The primary reason CDOs got a bad name during the downturn is that some of them were used for arbitrage instead of as financing vehicles.

Some background first: Like CLOs, CDO were used by firms that were in the business of originating loans or owning loans as a means of financing their positions. So instead of getting a warehouse line or a repo line from an investment bank, this entity would issue a CDO. Typically these would have on average 20-25% equity supporting the bonds that were issued.

During the recession, in many cases, the equity in CLOs was lost and even, in some cases, the bonds were lost as well. This, to be clear, was not due to a flaw in the structure and the vehicle; rather it was a reflection of what was happening in the market.
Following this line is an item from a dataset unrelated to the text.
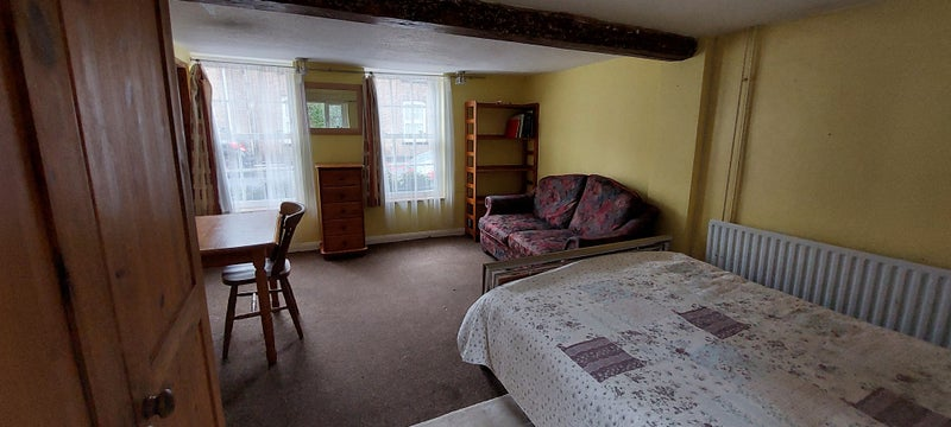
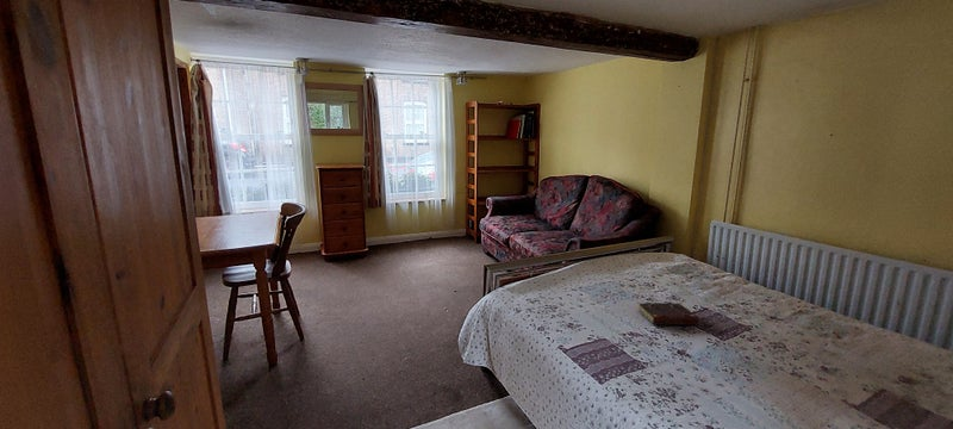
+ book [636,301,700,325]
However, what some people were doing pre-recession was packaging the CDOs with securities that they already owned or had created through a CMBS transaction. Then they would approach the rating agencies and ask how much of a Triple A rating could they get if the issuer were to contribute the loans to a CDO. The rating agency would rate whatever the investment grade portion was, and then issue the loans into a CDO. Basically what these issuers did was take non-investment grade bonds and repackage them and then issue an investment grade security. The problem was, of course, that these securities were already highly-leveraged, being the subordinate bonds supporting CMBS transactions.

It should also be noted that the subordinate bonds coming off of the CMBS transactions were heavily discounted bonds, meaning they weren’t issued at par. Rather they were bonds issued at 40 or 30 cents on the dollar based on how the CMBS transaction worked. But the issuer would put them into the CDO at par. What that meant was that whatever equity was needed to support the CDO to issue the bonds was almost offset, and in many cases more than offset, by the fact that they were then contributing discount bonds at par.
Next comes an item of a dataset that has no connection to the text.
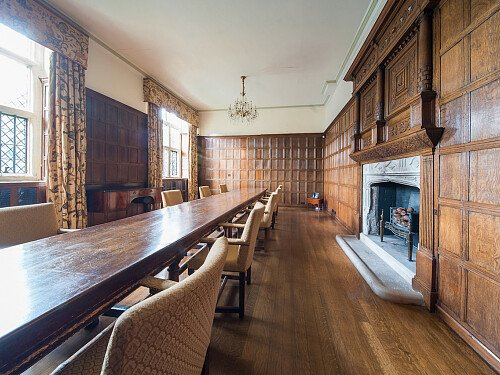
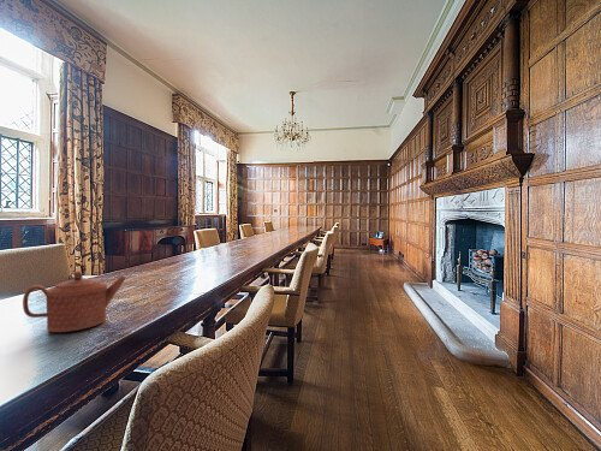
+ teapot [22,271,127,333]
In short, these issuers were taking cash proceeds out of the trade when they made the trade — and it is these deals that gave CDOs a bad name.

What Is Different About CLOs Today

The reporting has gotten better. There was no standardization of reporting pre-downturn.

But the biggest difference between pre-recession structures and the CLOs today is the collateral of the loans. Pre-recession, the collateral was a mix of first mortgages, mezzanine loans and B notes. Today, CLOs only have first mortgages as collateral — at least the ones issued so far.

Holding only first mortgages is what has truly given CLOs an added measure of safety, Joseph Iacono, CEO and managing partner at Crescit Capital Strategies, tells GlobeSt.com. “That in itself reduces the risk profile because inherently first mortgages tend to be, for a variety of reasons, less risky than a mezzanine loan or a B note.”

Another change is the structure’s reinvestment rights. Pre-downturn it was typical to see a 10-year CDO vehicle to have six to seven years of reinvestment rights. Today, CLO reinvestment rights are more limited, Iacono says, although they are growing. “When they came back in 2016 or so, most of the transactions were static vehicles — they didn’t have any reinvestment rights at all. You put the loans in, as they paid off you simply paid down the bonds and then the financing was paid off and that was the end of it. Now we’re starting to see the re-emergence of reinvestment rights, ranging from two to four years, although most are in the two-year range.”

Another change, he continued, is the size of the deals. When these structures first started to re-emerge the average deal sizes were between $250 million to $400 million. Now LoanCore is bringing to market a $1 billion transaction.

Who Is Investing In CLOs And Why?

These vehicles are shorter in nature because the loans are shorter. So, investors looking for shorter duration assets have been the primary buyers. “They like the idea that they are floating rate as opposed to a fixed-rate bond,” Iacono says. And in general, investors have become more comfortable with the vehicle because of the transparency and collateral.

Another aspect that investors like, according to Iacono, is that the assets tend to be larger on an individual basis than in CMBS, which means there are less transactions in each CLO. “If you’re an investor that likes to look and touch, so to speak, the underlying collateral supporting it, there’s a lot more visibility.”